This work addresses the challenge of real-time optimal path planning for mobile robots operating in dynamic environments under nonlinear dynamics and collision-avoidance constraints. We propose a data-driven Model Predictive Control (MPC) framework grounded in the Koopman operator theory. Our key innovation is a bilinear Koopman realization that globally linearizes both state-input-coupled dynamics and quadratic obstacle-avoidance constraints—achieved for the first time in this unified manner. The bilinear model is identified from trajectory data via Extended Dynamic Mode Decomposition (EDMD), and an efficiently solvable quadratic programming (QP) MPC formulation is constructed in the lifted feature space. Experimental results demonstrate that, while preserving safety and optimality guarantees, the proposed method achieves a 320× speedup in computation time over conventional nonlinear MPC, significantly enhancing real-time planning capability in dynamic scenarios.

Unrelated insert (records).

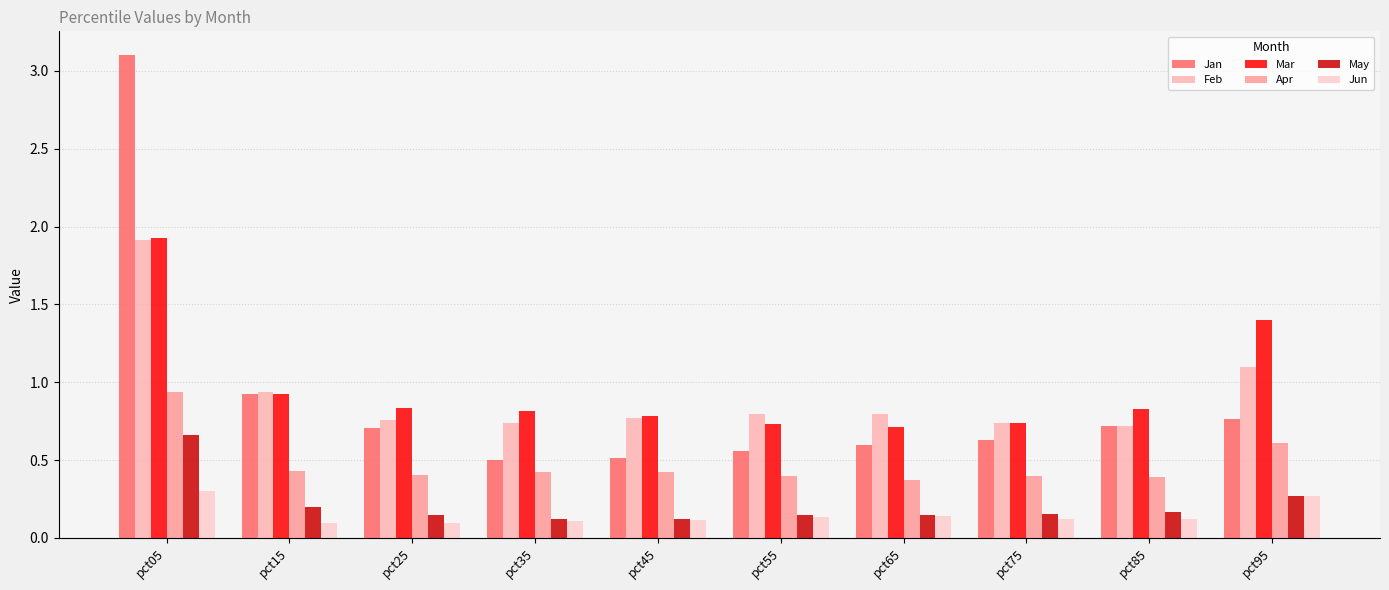

How many groups of bars are there?

10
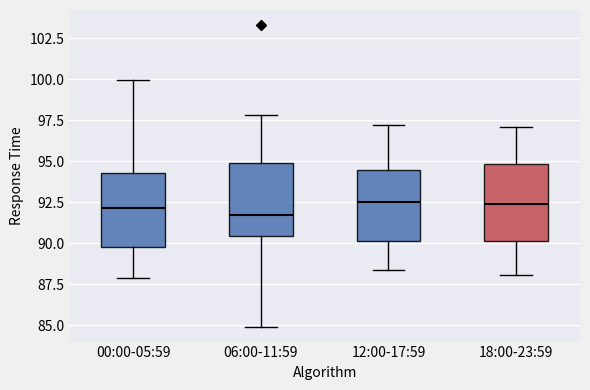

Reading left to right, transcribe this box plot: for each box, give where its median line is, the range the box spans, and where its two whiskers end, as read against the y-axis. The values are not printed on the chart, so give them approximately, as read against the axis.

00:00-05:59: median 92.0, box 90.0 to 94.5, whiskers 88.0 to 100.0
06:00-11:59: median 91.5, box 90.5 to 95.0, whiskers 85.0 to 98.0
12:00-17:59: median 92.5, box 90.0 to 94.5, whiskers 88.5 to 97.0
18:00-23:59: median 92.5, box 90.0 to 95.0, whiskers 88.0 to 97.0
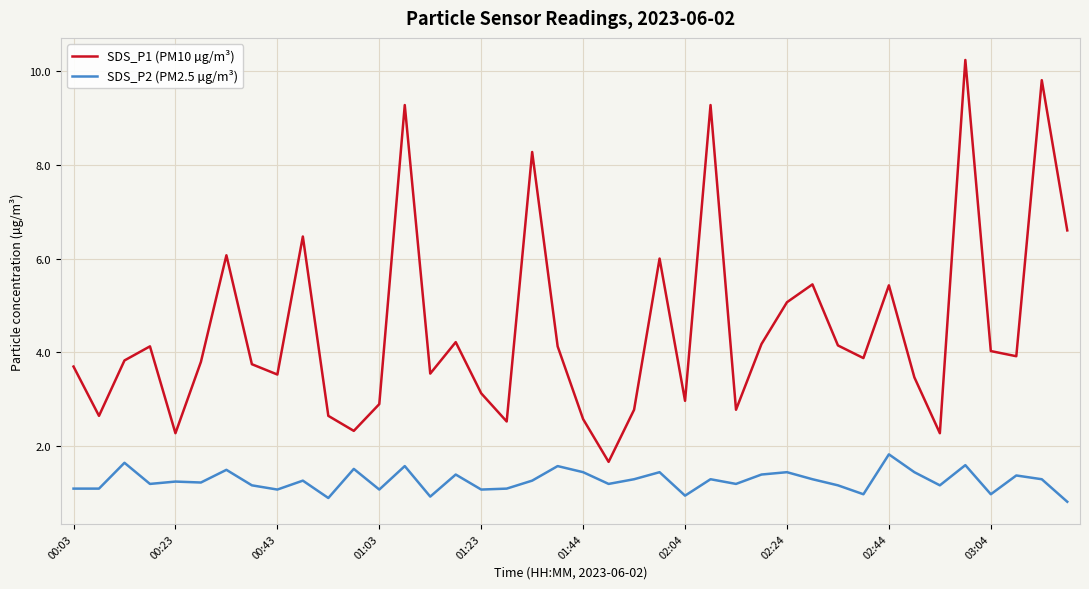

Which series has the largest total across all categories?

SDS_P1 (PM10 µg/m³)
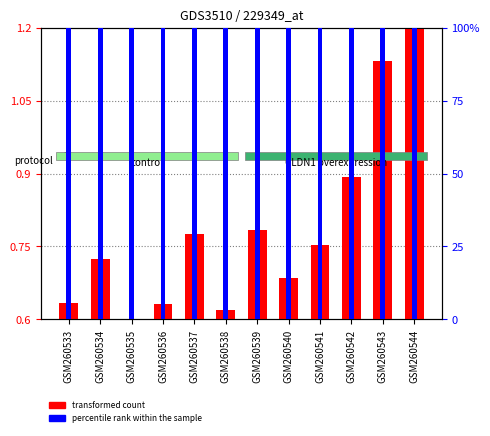

How many series are shown in this chart?

2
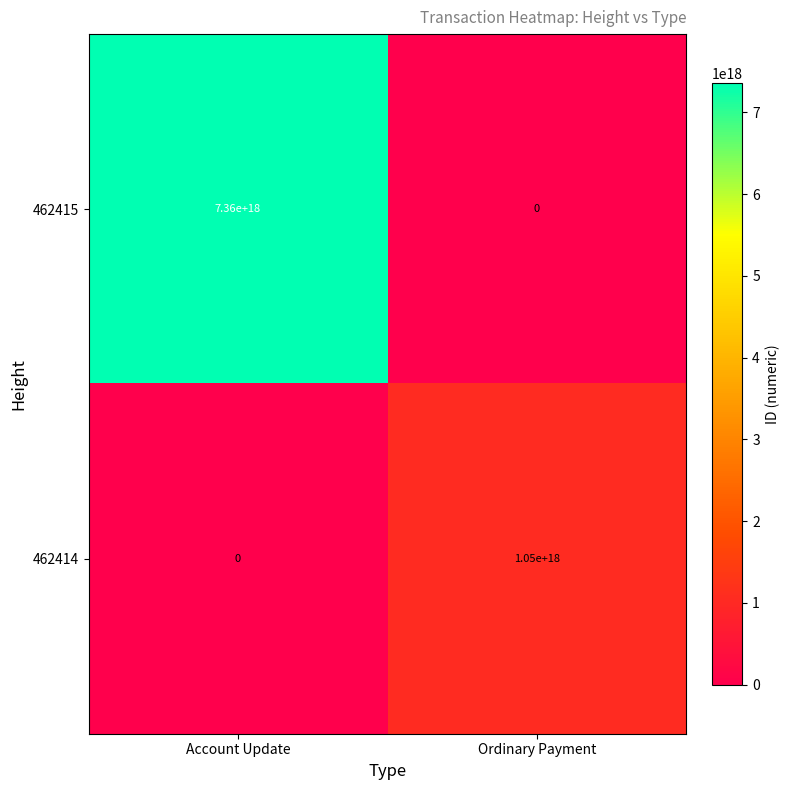

Rank the series at Ordinary Payment from lowest to highest value.

462415, 462414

This paper presents a data-driven model predictive control framework for mobile robots navigating in dynamic environments, leveraging Koopman operator theory. Unlike the conventional Koopman-based approaches that focus on the linearization of system dynamics only, our work focuses on finding a global linear representation for the optimal path planning problem that includes both the nonlinear robot dynamics and collision-avoidance constraints. We deploy extended dynamic mode decomposition to identify linear and bilinear Koopman realizations from input-state data. Our open-loop analysis demonstrates that only the bilinear Koopman model can accurately capture nonlinear state-input couplings and quadratic terms essential for collision avoidance, whereas linear realizations fail to do so. We formulate a quadratic program for the robot path planning in the presence of moving obstacles in the lifted space and determine the optimal robot action in an MPC framework. Our approach is capable of finding the safe optimal action 320 times faster than a nonlinear MPC counterpart that solves the path planning problem in the original state space. Our work highlights the potential of bilinear Koopman realizations for linearization of highly nonlinear optimal control problems subject to nonlinear state and input constraints to achieve computational efficiency similar to linear problems.